▸ TEXTE DU DOCUMENT:
-.-.-
16 mai 2010


Palestine

Du blocus à la déportation

Entretien avec Manal Khalil *

Selon un article par Amira Hass dans le journal israélien Haaretz– et publié sur ce site en date du 18 avril 2010 – du l'armée israélienne (Israel Defense Force -IDF) a publié un décret qui lui permettra de déporter des dizaines de milliers de Palestiniens de Cisjordanie. D'après Hass, lorsque le décret entrera en vigueur, «des dizaines de milliers de Palestiniens deviendront automatiquement des criminels passibles d'encourir des peines sévères» qui pourront être expulsés ou condamnés à des peines de prison allant jusqu'à sept ans.
-.-.-
▸ EXERCICES À FAIRE:
**1)** Dans l'article sur le décret de déportation en Cisjordanie, relevez tout ce que risquent les Palestiniens visés d'après Amira Hass.
**2)** Reprenez l'article sur le décret de déportation en Cisjordanie après sa dernière phrase.
Les enregistrements qui suivent n'ont aucun lien avec l'article.

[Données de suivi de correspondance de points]
-.-.-
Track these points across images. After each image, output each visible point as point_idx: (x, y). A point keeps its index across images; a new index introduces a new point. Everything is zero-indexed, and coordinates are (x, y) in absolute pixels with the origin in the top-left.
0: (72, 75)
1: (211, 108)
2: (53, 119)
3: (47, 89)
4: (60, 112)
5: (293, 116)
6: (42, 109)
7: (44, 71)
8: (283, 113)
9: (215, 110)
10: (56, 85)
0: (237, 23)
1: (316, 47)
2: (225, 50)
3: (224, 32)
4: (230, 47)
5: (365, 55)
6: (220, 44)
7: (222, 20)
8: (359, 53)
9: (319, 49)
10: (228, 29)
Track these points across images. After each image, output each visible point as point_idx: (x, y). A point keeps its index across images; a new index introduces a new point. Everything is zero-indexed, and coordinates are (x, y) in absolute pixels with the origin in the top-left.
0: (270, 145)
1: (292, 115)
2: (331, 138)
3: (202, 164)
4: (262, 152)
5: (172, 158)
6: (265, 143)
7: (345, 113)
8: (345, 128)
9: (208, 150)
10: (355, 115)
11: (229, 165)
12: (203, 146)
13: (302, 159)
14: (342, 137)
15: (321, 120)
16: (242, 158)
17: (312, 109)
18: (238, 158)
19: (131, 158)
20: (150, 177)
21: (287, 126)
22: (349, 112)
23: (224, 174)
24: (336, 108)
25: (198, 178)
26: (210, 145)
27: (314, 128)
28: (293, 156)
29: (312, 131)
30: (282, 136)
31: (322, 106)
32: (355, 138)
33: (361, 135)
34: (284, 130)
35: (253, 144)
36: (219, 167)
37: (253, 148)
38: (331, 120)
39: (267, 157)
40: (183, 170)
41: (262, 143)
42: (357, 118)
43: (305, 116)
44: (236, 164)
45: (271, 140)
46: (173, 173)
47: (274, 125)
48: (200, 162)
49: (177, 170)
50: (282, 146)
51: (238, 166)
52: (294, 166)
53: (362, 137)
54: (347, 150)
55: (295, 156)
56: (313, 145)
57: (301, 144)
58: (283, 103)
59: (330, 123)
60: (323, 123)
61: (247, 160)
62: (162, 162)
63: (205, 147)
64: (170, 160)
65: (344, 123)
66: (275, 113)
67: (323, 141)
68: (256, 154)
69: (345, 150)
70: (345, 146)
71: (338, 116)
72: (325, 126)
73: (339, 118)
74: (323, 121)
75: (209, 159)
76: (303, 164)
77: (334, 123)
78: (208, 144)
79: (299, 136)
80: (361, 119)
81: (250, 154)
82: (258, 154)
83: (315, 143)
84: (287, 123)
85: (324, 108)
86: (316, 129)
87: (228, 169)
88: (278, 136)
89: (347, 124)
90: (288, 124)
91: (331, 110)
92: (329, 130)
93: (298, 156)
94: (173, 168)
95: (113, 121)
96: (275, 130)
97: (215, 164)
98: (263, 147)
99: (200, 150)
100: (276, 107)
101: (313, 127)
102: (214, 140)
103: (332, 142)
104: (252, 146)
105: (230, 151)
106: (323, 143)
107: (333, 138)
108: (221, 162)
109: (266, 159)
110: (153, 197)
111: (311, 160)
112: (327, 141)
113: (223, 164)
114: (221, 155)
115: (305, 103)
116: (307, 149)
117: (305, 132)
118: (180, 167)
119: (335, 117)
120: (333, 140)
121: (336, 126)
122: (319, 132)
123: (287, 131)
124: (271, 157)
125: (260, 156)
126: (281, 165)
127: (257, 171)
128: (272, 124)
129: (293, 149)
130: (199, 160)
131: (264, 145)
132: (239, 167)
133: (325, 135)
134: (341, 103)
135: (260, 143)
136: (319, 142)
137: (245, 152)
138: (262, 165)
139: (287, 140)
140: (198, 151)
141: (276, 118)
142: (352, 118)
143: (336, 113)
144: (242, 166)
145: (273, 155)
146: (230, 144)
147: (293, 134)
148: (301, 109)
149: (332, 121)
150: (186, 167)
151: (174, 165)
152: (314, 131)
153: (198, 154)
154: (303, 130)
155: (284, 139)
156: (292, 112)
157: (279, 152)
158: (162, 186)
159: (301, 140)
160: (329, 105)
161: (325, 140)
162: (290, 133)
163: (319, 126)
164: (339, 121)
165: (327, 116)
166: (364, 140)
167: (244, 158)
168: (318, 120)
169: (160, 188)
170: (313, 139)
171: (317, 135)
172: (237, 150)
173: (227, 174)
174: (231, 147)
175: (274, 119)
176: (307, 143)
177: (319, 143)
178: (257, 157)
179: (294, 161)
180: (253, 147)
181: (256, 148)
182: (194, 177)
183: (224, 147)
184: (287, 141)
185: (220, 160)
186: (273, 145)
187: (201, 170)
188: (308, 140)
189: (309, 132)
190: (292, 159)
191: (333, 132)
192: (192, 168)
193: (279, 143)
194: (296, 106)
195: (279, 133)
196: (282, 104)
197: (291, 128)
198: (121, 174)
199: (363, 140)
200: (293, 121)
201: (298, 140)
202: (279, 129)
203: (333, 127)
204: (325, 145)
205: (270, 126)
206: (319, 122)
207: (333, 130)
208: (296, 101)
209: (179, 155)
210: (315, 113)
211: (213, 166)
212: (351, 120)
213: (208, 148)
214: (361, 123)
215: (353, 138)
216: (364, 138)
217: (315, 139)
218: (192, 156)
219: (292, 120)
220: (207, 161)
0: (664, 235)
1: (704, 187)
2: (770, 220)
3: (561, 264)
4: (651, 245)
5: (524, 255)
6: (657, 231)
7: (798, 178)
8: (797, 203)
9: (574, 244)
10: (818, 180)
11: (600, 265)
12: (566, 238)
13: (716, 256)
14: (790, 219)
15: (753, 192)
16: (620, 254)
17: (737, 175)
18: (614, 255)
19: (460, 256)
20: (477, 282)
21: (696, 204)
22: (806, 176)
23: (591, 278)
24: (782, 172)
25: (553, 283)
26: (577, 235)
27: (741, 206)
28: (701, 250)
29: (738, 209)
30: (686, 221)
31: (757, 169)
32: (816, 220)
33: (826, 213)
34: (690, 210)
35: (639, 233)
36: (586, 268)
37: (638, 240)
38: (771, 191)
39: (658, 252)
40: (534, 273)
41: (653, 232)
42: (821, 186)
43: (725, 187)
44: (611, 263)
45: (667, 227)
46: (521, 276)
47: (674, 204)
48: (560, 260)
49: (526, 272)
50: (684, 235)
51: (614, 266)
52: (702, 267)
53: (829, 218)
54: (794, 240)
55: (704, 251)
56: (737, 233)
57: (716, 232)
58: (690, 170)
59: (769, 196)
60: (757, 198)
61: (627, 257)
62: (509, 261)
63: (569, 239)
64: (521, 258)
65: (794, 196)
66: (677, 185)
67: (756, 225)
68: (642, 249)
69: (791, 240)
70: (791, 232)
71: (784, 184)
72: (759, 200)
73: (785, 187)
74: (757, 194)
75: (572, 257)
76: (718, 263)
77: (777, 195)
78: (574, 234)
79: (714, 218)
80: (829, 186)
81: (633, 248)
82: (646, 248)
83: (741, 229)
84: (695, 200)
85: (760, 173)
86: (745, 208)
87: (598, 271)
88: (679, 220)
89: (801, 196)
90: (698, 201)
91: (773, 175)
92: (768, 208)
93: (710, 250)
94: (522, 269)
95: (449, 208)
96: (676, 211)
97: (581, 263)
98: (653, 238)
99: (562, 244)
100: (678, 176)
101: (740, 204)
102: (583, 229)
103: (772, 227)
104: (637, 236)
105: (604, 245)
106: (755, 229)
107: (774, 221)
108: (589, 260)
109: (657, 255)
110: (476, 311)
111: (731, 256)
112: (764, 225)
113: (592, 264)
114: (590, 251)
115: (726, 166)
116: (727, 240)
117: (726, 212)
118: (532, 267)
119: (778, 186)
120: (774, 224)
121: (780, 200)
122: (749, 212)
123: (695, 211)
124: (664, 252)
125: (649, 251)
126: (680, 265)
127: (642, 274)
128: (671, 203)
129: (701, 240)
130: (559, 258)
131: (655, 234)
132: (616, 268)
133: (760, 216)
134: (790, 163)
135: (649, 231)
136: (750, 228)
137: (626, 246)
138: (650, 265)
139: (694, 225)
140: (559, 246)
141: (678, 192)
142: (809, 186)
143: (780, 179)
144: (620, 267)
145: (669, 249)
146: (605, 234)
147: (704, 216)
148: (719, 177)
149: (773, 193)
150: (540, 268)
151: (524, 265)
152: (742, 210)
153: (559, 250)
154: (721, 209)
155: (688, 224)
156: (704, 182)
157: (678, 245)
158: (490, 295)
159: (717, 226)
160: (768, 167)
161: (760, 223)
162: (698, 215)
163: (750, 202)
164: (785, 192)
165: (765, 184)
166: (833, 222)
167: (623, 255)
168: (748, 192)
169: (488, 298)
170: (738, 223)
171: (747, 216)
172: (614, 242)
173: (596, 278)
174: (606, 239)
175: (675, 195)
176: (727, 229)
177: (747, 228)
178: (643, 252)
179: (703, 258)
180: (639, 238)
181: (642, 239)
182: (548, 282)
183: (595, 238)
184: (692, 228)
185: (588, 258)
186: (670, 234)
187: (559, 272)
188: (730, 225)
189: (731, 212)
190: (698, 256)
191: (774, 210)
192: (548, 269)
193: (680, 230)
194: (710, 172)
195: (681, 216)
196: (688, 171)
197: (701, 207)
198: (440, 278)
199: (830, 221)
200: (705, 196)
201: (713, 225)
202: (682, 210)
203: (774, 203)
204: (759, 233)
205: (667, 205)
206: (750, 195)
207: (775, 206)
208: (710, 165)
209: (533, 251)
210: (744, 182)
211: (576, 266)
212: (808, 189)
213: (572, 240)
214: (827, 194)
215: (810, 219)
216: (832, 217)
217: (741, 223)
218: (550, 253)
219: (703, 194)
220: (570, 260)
-.-.-
▸ LISTE DES RÉPONSES:
**1)**
- Devenir automatiquement des criminels passibles d'encourir des peines sévères
- Être expulsés
- Être condamnés à des peines de prison allant jusqu'à sept ans

**2)**
Hass pense que ce décret sera utilisé contre les résidants palestiniens de Cisjordanie dont les cartes d'identité indiquent qu'ils sont domiciliés à Gaza, contre ceux qui – pour une raison ou une autre– on vu leur statut de résidant révoqué par le gouvernement israélien et contre les conjoints nés à l'étranger de Palestiniens.

Manal Khalil est un résidant de Cisjordanie. Il s'est exprimé sur le site de The Sitch [1] en mars 2010 lorsque l'IDF a imposé un blocus de la Cisjordanie. Avec et la menace de déportation de masse, Adriano Contreras et Brian Lorenzo ont a nouveau posé quelques questions à Manal sur les développements récents de l'occupation israélienne. (Réd.)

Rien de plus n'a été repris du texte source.